Consiglio per l’estate: armatevi di santa pazienza e recuperate, come volete, i tre volumi della Strut Records Nigeria ’70. Cioè, a dir la verità ci sarebbe da saccheggiare mezzo catalogo della Strut, perchè di operazioni filologiche come le loro ben pochi le sanno fare. Ma restando nello specifico, il curatore Duncan Brooker non delude neppure questa volta, illuminandoci ancor di più sul fatto che, retorica banalotta a parte, la musica è davvero un mezzo universale che riesce ad unire posti con anni luce di distanza grazie al beat giusto o allo spirito non troppo dissimile.

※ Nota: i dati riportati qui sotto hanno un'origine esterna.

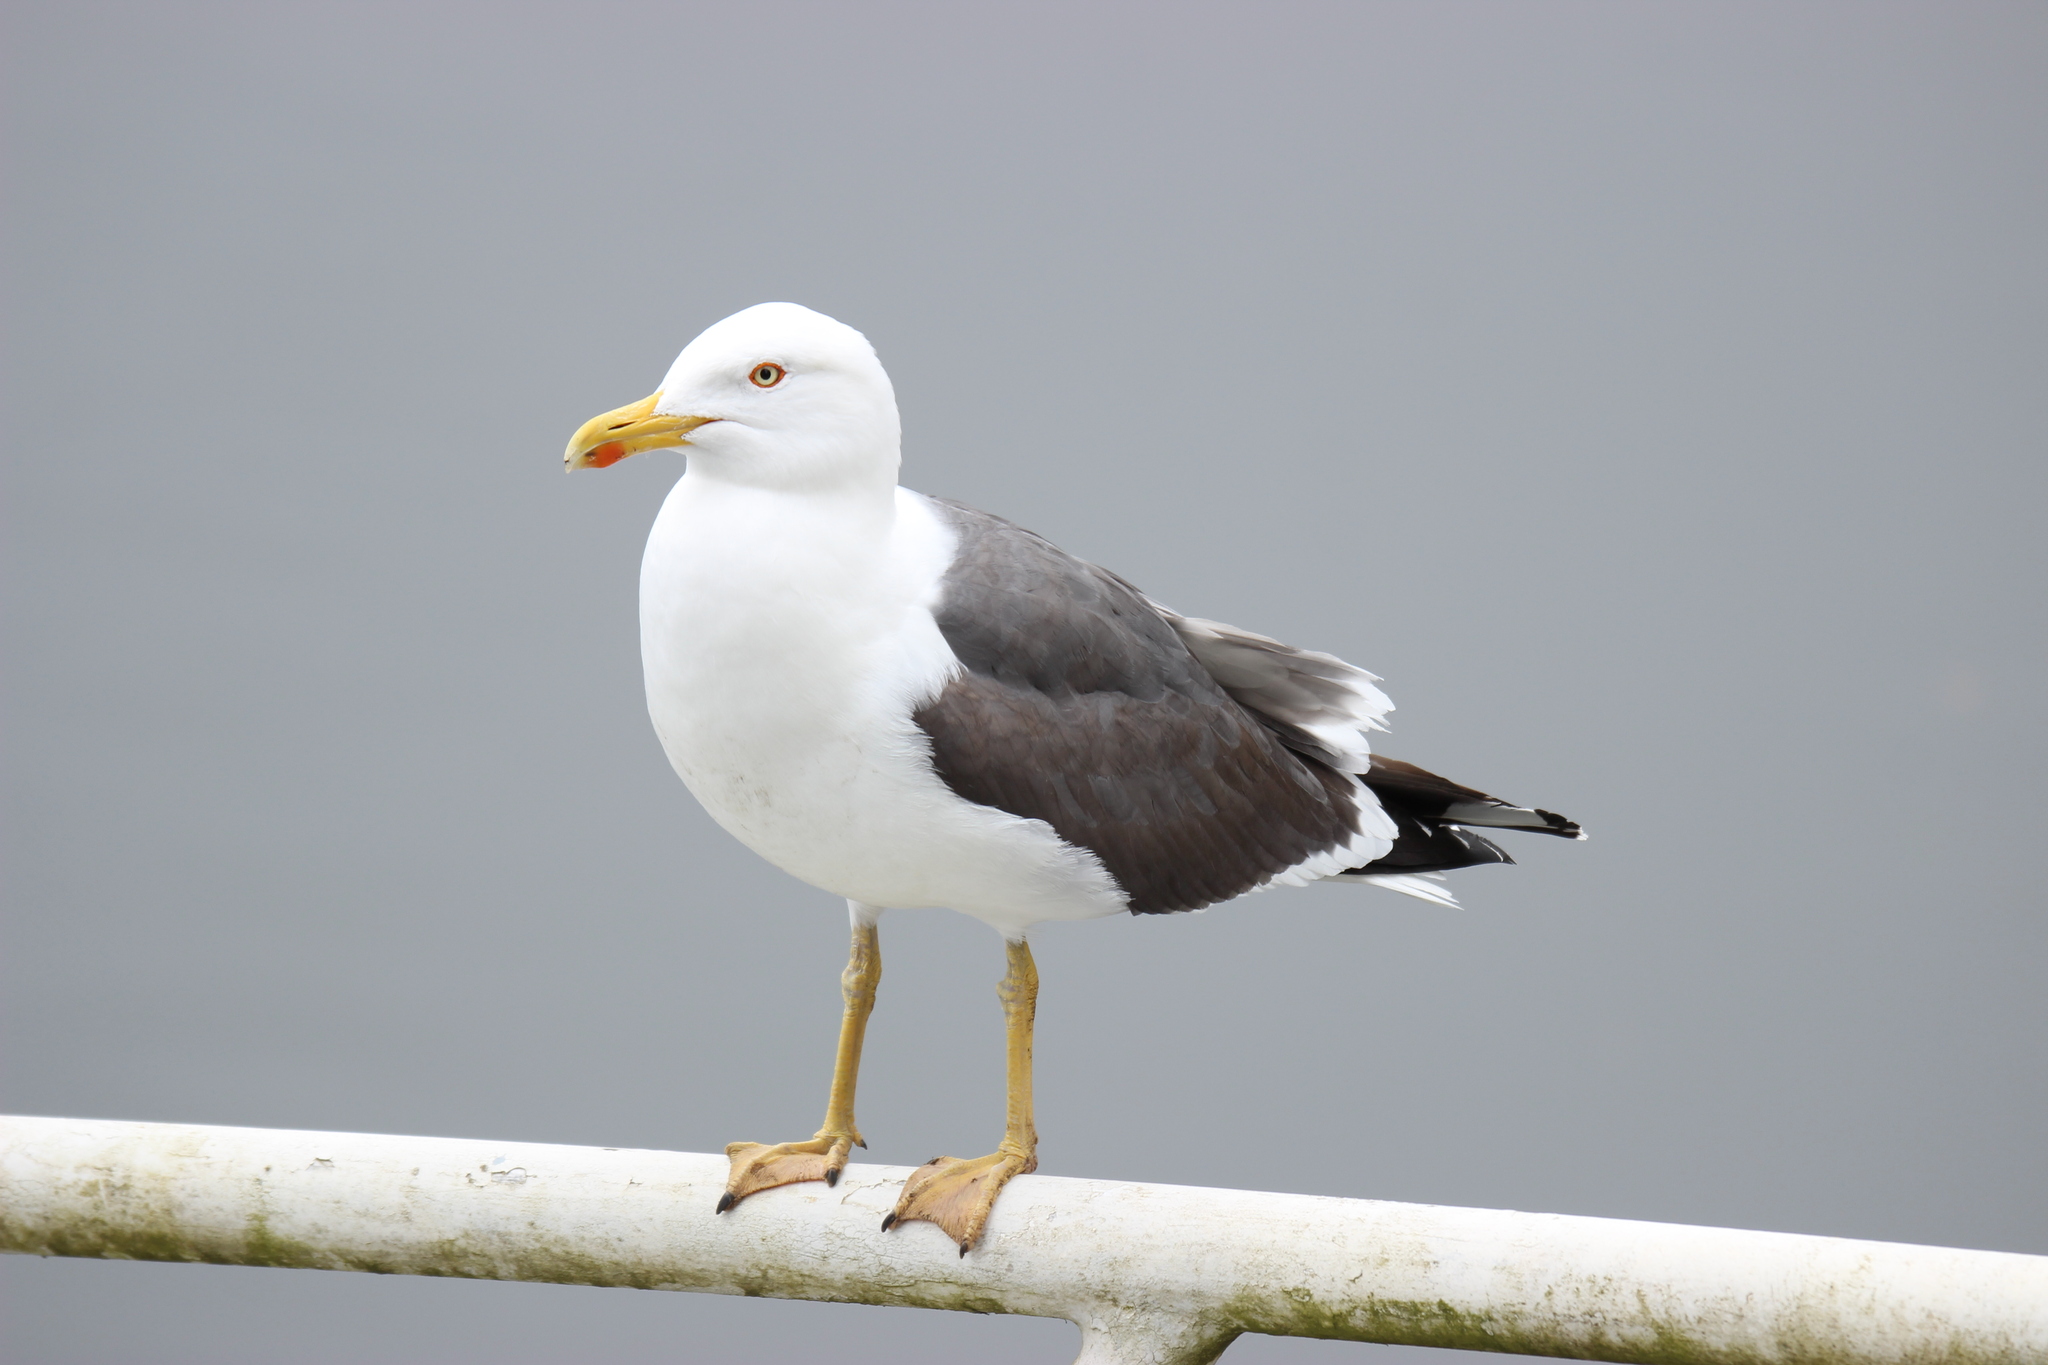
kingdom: Animalia
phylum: Chordata
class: Aves
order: Charadriiformes
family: Laridae
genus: Larus
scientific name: Larus fuscus
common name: Lesser black-backed gull
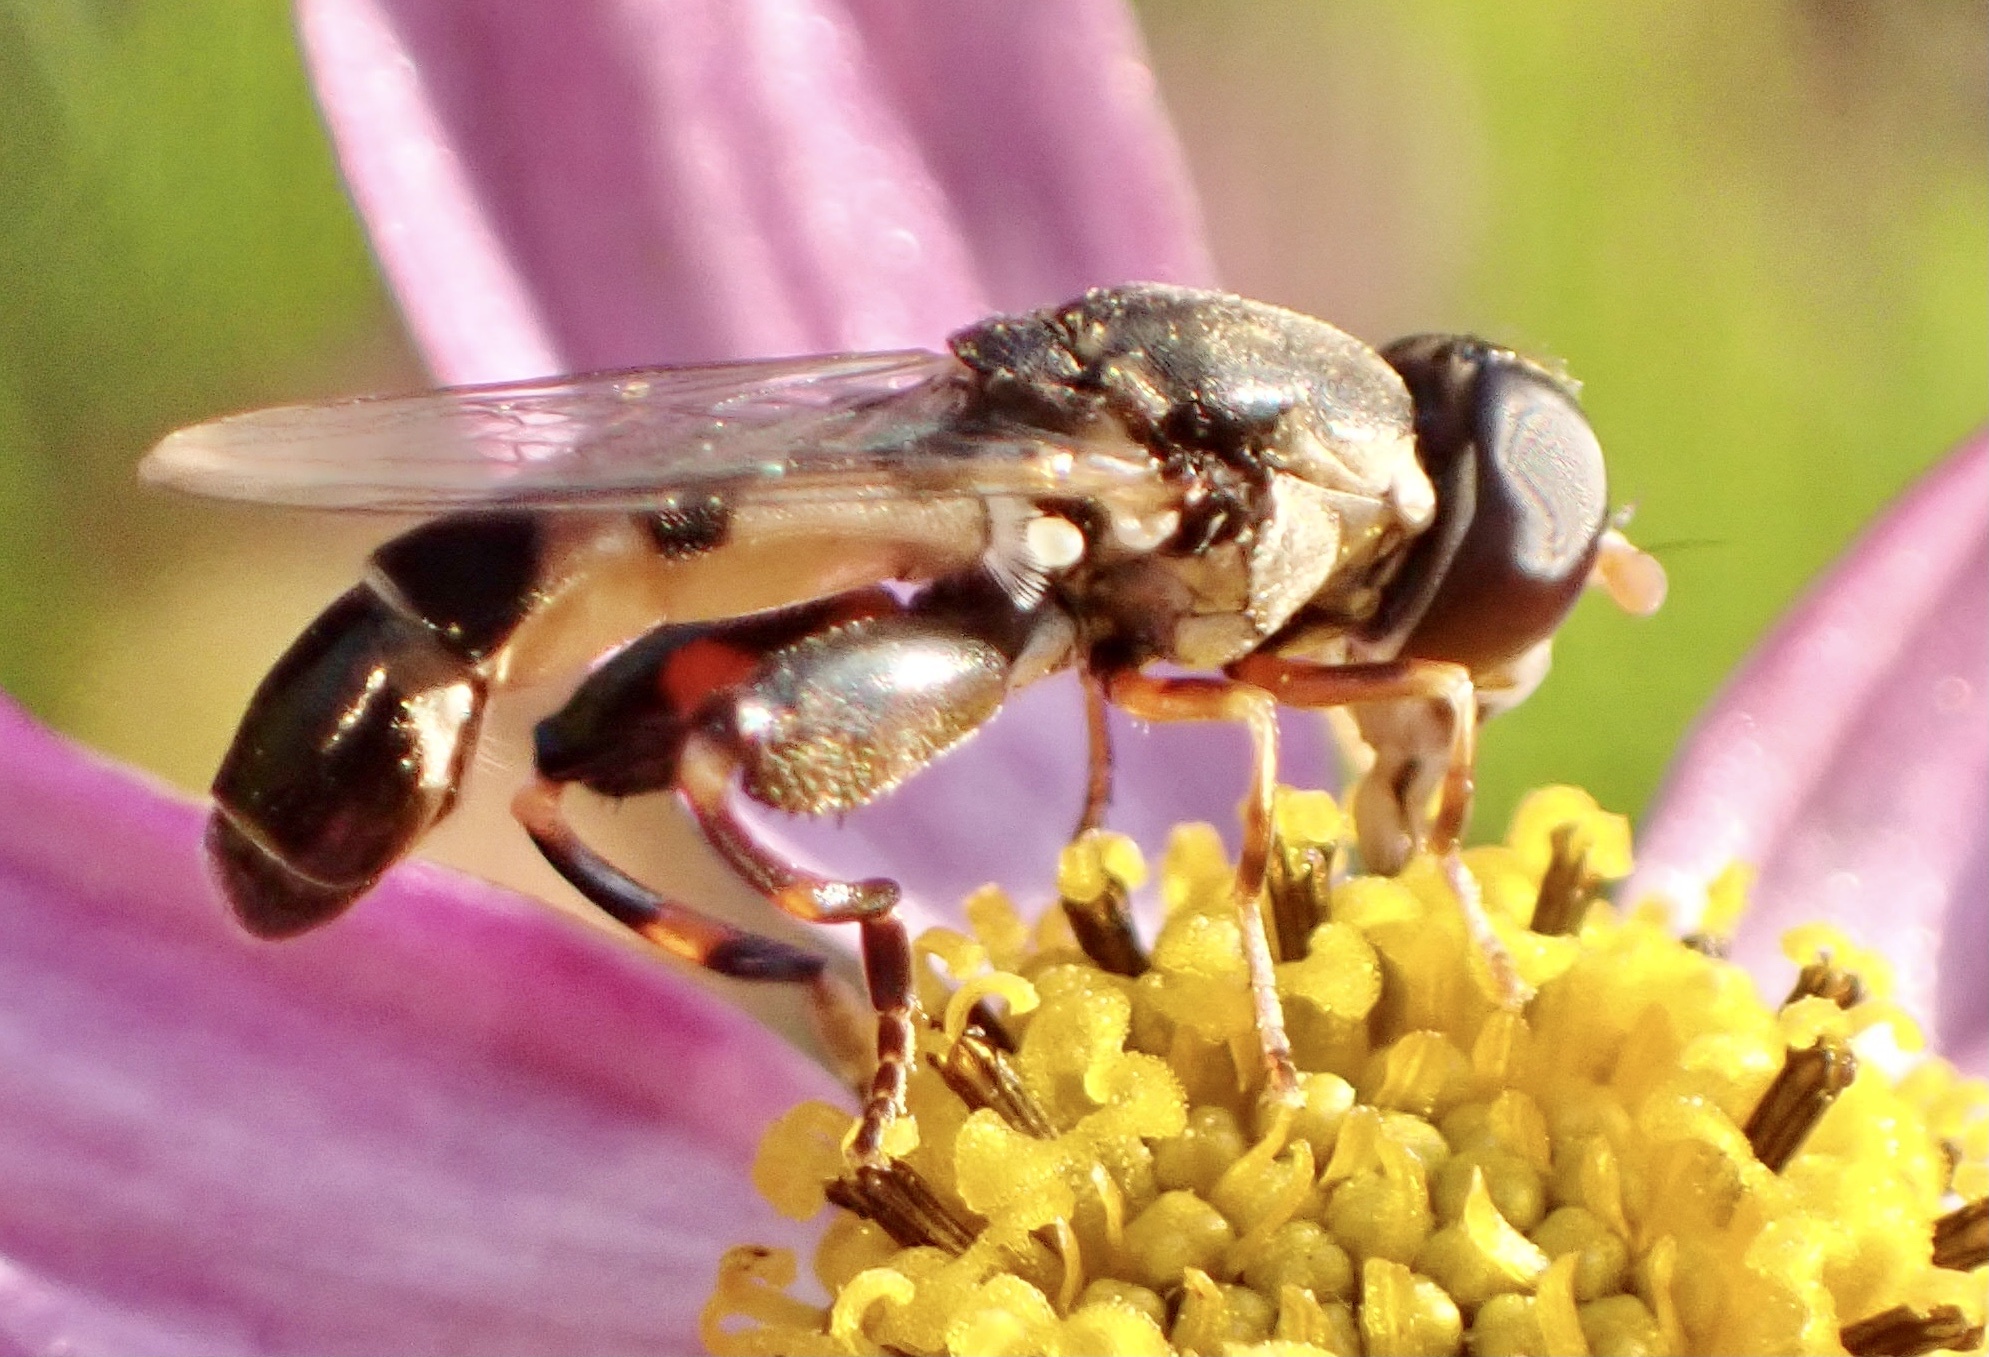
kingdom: Animalia
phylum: Arthropoda
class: Insecta
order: Diptera
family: Syrphidae
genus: Syritta
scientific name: Syritta pipiens
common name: Hover fly
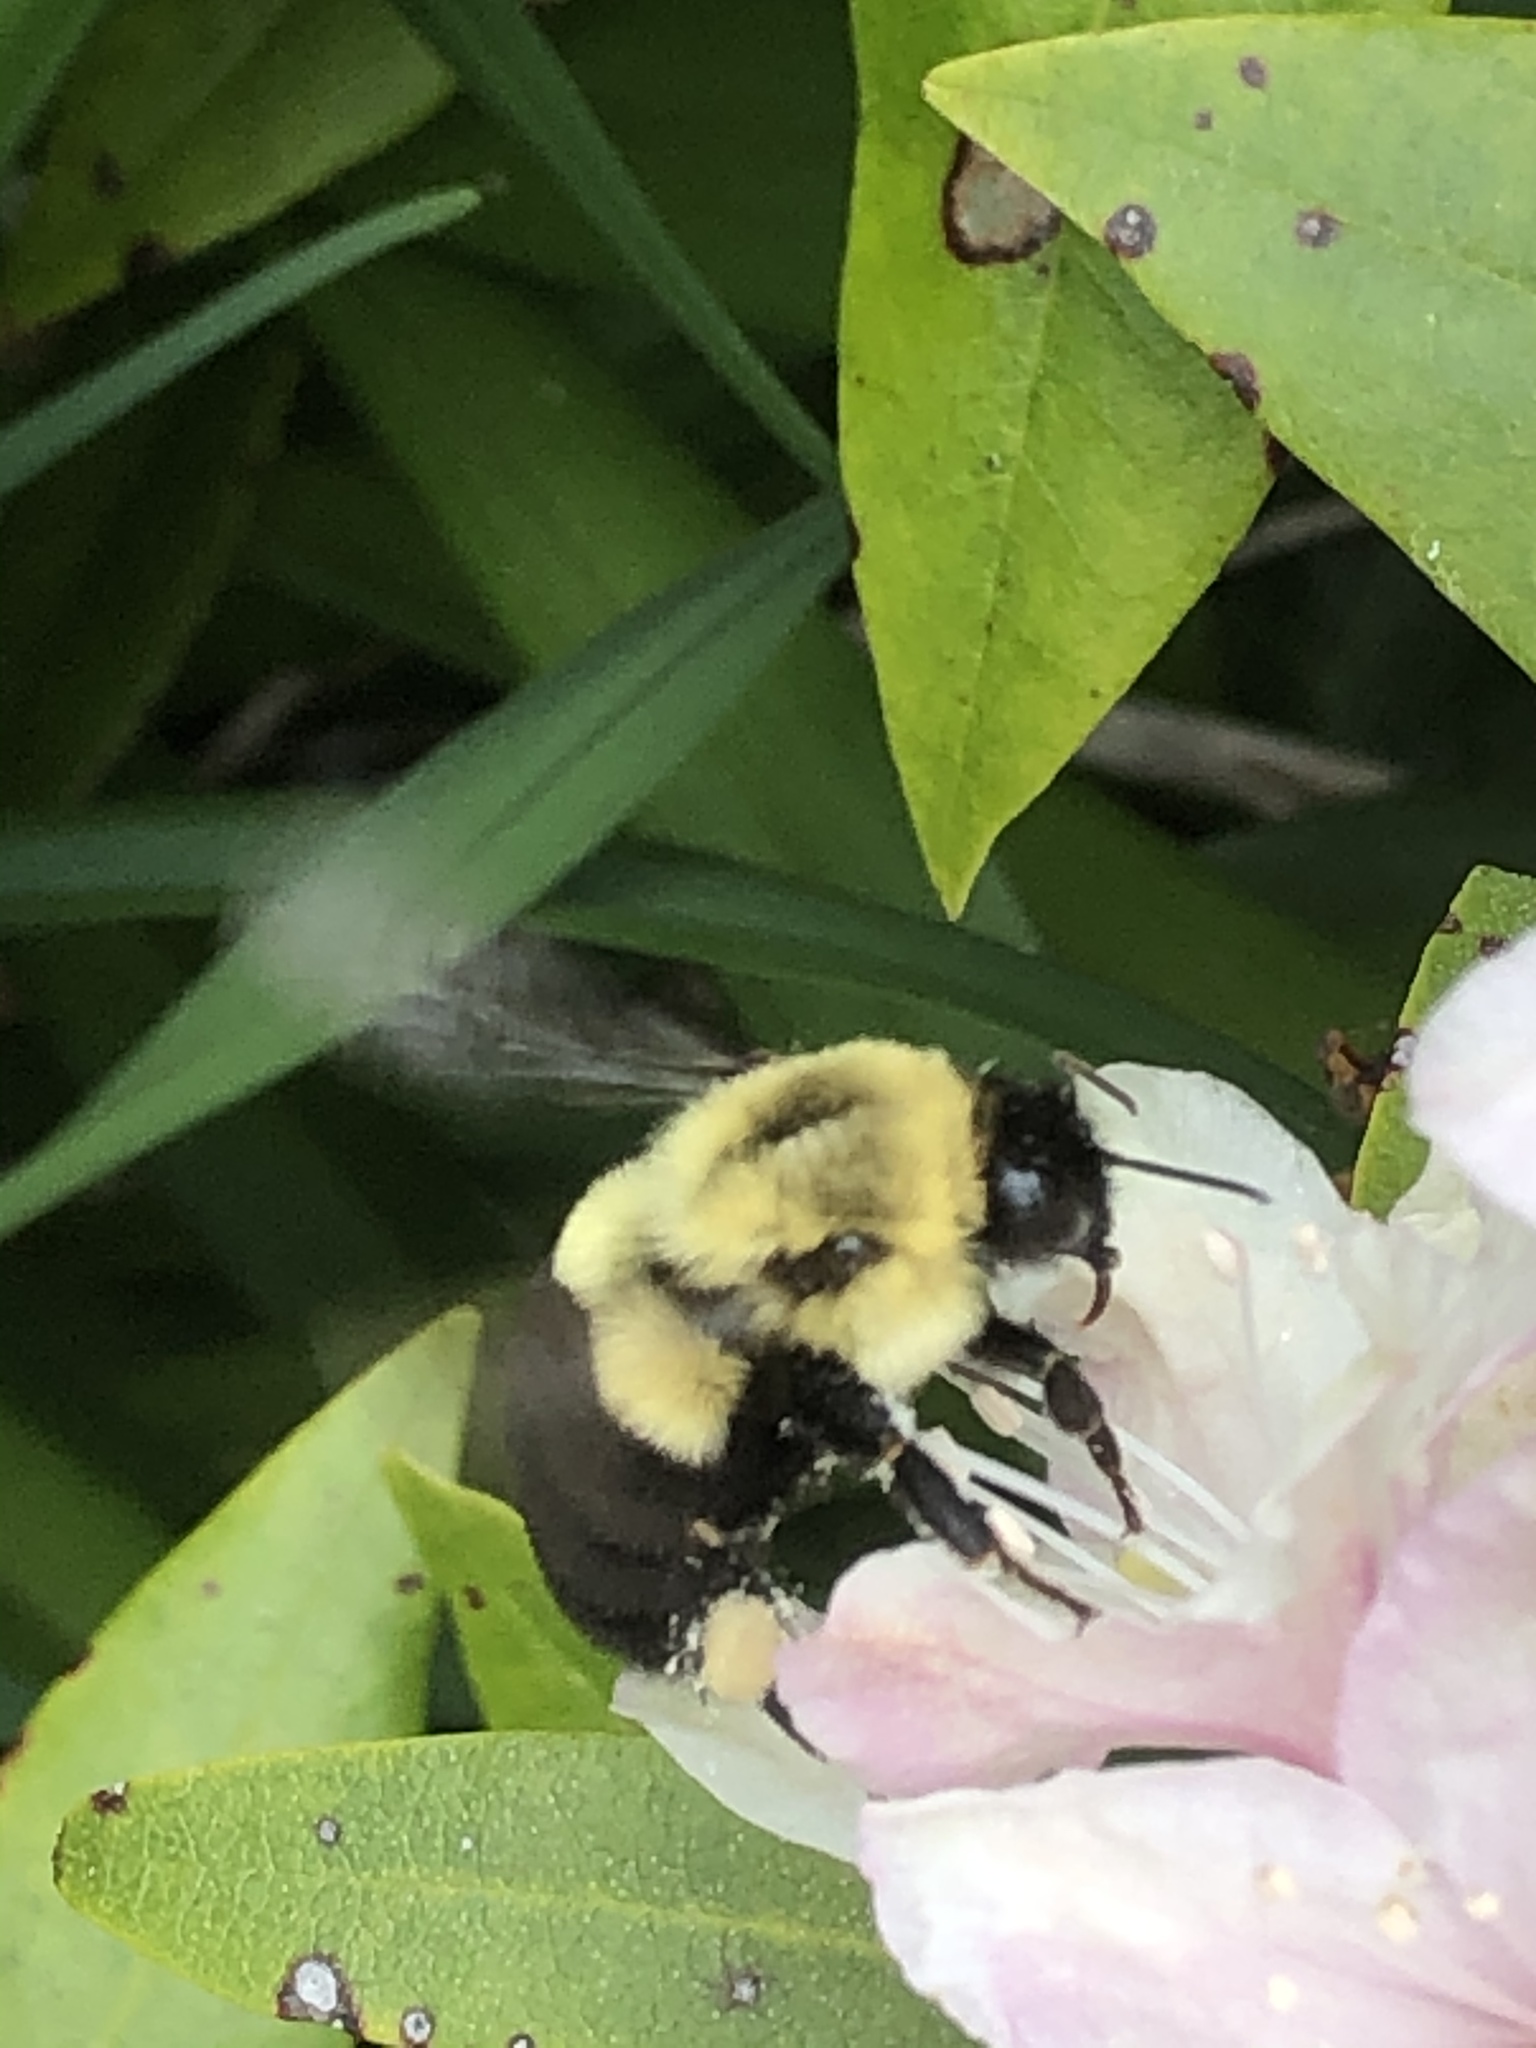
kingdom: Animalia
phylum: Arthropoda
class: Insecta
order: Hymenoptera
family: Apidae
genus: Bombus
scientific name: Bombus impatiens
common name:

Il sottotitolo già la dice lunga: “Sweet Times: Afro Funk, Highlife & Juju from 1970s Lagos”. Rispetto ai due precedenti volumi (e ripeto: procurateveli, davvero) il passo si affretta ancor di più, trovando un trait d’union dai ritmi, chitarristici e non, più tradizionali e le sonorità che, potere del tempo, stavano lentamente approdando sulle coste del continente Madre/Padre di tutti noi: funk, rock, soul. Sarà per lo “spirito nero” che a New York come a Lagos girava e gira nel sangue, ma il risultato è davvero sorprendente. Un afrobeat generale tinto di una vena psichedelica, quasi involontari sentori “kraut” a tratti.
Alcune highlights, da segnare assolutamente: il funk acidissimo di “Unity In Africa” di Eji Oyewole, la cavalcata psycho-afro di “It’s Time For Juju Music” di Admiral Dele Abiodun & His Top Hitters International, le chitarre bellissime di “Henrietta” di Ali Chukwumah.